Keeping Track: 20 Essential Emo EPs, Part Two
by Chad Jewett
6.) Fugazi – Furniture
Recorded during the sessions for Fugazi’s last (and, perhaps greatest) LP, The Argument, Furniture operates like a more unruly appendix to the more mannered, more cerebral set of songs that defined the band’s final full-length. If The Argument smoothed away some of the oblique edges and caustic anxiety of Red Medicine and In On The Kill Taker, then Furniture arguably returned to that incendiary angularity, but with added finess.
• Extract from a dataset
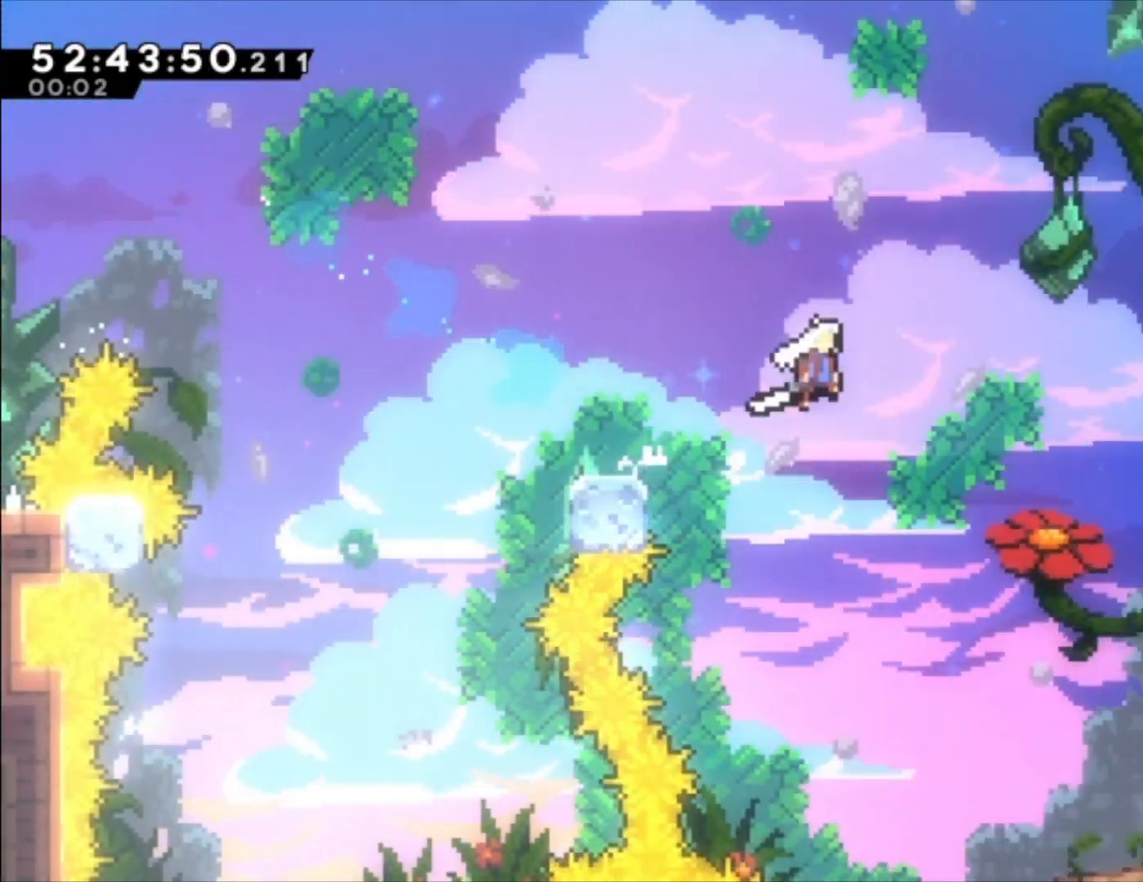
{"buttons": [], "left_stick": "center", "events": [[200, "A", "up"], [300, "X", "down"], [400, "X", "up"], [500, "left_stick", "center"]]}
The EP’s title track pairs that wiry explosiveness to the austere grooves of The Argument and balances the two with an especially measured vocal from Ian MacKaye. “Number 5” is a rare instrumental, sounding like Drive Like Jehu after a month of listening to Iggy & The Stooges. Elsewhere, “Hello Morning” finds Fugazi at their most economic, one last brainy flare-up from one of post-hardcore’s most brilliant collectives.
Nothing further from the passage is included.